Michael is still holed up in the guest room. Nothing is going right; even my uniform is driving me crazy. The jumpsuit that I wear to night calls has shrunk in the dryer to the point that when I sit down the pants end about twelve inches above my ankles. I look like I am wearing capri pants as I trudge into the hospital pushing someone on a stretcher.

I start to develop a tremor. I hope it is nerves but I fear it is Parkinson’s disease. I talk to Tom Knox, who sends me to a neurologist. He assures me that it is a benign condition. However, I am so trembly that when I wrap the blood pressure cuff around a patient’s arm, my hands shake so badly that the cuff falls off. When I am stressed, which is now all the time, I look like I am having a palsied fit. If I were a patient I would not allow me to touch me.

“There are three ways to treat the tremor,” Tom says. “First, cut out caffeine.” As he talks, I look at the row of take-out cups of Starbuck’s coffee on his desk.
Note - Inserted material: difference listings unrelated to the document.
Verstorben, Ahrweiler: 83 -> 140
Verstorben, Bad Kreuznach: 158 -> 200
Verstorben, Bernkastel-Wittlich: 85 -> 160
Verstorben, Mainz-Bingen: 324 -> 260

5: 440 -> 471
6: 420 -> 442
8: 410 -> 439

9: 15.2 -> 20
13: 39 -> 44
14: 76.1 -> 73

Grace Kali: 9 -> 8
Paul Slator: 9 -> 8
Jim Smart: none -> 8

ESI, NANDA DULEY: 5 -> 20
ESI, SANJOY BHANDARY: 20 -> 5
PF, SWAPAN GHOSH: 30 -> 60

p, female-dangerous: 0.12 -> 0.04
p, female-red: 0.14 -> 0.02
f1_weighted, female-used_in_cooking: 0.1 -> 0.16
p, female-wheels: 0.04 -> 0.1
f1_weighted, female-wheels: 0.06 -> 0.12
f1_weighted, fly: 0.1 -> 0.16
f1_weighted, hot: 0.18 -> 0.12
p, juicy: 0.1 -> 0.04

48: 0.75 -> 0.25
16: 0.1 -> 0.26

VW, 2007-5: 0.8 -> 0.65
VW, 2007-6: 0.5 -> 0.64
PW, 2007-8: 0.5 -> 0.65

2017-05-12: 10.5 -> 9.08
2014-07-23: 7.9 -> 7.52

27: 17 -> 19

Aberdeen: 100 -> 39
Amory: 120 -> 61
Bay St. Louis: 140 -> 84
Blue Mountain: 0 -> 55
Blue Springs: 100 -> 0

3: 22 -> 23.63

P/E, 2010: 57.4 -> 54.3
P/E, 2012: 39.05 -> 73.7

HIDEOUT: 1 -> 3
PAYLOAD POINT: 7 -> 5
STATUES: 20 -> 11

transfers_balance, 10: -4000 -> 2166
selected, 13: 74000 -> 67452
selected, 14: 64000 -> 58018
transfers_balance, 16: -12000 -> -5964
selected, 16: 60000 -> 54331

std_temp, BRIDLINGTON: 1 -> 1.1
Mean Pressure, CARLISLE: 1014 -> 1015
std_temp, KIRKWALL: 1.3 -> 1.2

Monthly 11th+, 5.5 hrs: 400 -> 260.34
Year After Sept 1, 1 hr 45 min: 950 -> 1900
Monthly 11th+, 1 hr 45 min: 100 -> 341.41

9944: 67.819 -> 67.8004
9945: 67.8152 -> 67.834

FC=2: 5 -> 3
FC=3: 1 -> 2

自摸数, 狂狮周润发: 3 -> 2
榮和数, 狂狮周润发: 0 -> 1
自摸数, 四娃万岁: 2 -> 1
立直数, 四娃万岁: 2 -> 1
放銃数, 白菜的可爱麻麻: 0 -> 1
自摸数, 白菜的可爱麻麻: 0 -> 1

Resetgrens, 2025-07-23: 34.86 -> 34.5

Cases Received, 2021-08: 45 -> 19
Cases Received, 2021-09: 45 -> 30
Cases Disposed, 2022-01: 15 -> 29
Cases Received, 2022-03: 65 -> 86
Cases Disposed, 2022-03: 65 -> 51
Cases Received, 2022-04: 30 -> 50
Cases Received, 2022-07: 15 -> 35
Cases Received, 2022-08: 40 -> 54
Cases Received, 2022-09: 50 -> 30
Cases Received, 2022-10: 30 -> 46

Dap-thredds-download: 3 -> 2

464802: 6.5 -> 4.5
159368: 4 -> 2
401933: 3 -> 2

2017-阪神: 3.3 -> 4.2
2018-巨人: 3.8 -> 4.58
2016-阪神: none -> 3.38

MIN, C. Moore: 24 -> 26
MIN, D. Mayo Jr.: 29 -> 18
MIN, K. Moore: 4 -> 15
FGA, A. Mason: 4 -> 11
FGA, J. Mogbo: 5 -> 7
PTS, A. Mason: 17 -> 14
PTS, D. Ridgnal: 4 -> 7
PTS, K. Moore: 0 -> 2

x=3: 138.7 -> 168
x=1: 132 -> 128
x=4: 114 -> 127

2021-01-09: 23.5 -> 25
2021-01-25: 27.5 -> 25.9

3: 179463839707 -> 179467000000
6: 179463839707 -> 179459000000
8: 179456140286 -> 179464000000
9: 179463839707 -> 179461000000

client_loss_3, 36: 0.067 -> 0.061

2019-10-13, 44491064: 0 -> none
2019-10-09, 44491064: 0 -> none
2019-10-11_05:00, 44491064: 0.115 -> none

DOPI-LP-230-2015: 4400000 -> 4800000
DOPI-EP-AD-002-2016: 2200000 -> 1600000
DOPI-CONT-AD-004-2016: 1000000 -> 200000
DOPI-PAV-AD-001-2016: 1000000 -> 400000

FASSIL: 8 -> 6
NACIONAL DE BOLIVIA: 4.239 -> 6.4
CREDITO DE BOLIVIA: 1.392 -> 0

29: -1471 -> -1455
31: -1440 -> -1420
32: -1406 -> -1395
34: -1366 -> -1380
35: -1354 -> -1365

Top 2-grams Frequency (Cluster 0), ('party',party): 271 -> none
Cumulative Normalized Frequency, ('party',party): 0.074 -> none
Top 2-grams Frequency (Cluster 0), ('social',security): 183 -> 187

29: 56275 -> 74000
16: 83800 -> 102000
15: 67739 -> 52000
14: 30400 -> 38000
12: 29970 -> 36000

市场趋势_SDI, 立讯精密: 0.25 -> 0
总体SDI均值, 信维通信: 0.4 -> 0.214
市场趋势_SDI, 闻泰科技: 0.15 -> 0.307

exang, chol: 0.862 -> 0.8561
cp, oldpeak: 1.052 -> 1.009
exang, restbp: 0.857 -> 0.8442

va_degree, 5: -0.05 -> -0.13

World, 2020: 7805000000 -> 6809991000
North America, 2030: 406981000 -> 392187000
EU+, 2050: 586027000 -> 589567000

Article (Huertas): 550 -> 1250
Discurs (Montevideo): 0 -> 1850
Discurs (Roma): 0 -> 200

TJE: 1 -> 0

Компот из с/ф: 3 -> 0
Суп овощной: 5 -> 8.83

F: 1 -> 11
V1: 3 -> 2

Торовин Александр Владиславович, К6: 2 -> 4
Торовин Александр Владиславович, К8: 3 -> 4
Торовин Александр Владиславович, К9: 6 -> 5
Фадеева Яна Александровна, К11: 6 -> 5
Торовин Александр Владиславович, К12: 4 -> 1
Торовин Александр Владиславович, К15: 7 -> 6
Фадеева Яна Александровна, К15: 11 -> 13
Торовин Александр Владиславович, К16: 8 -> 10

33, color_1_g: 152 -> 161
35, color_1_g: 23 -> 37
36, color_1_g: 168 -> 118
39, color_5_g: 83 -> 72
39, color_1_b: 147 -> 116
Tom is legendary at the Starbuck’s near his office because he drinks his coffee with six shots of espresso. I drink one measly cup of coffee a day and am not about to give it up. “Or you can take a beta-blocker,” Tom says. “It will stop the tremors and might lessen your adrenaline rush in situations where you feel panicky.”

I like the sound of this and I leave the office with a prescription. Beta-blockers are used primarily for people with high blood pressure. They regulate the heartbeat and keep blood pressure from shooting up. But they are also used for stagefright and other conditions where nerves take over and render the person unable to cope. I am wildly excited about finding a drug that will keep me from shaking and also cure my panic attacks. I stop at the drugstore and fill the prescription on the way home, so eager to try it I pop a pill on the spot.

As soon as I get home the ambulance tone goes off. I jump in the car and drive fast to the house of Stephen Demeter, one of Georgetown’s most highly regarded citizens. Mr. and Mrs. Demeter are in their eighties, both playwrights and part of the original small group of creative people who found their way to rural Connecticut fifty years ago. They are town legends, they live on a gracious farm, their house overflows with art, and sunshine streams in their studio windows.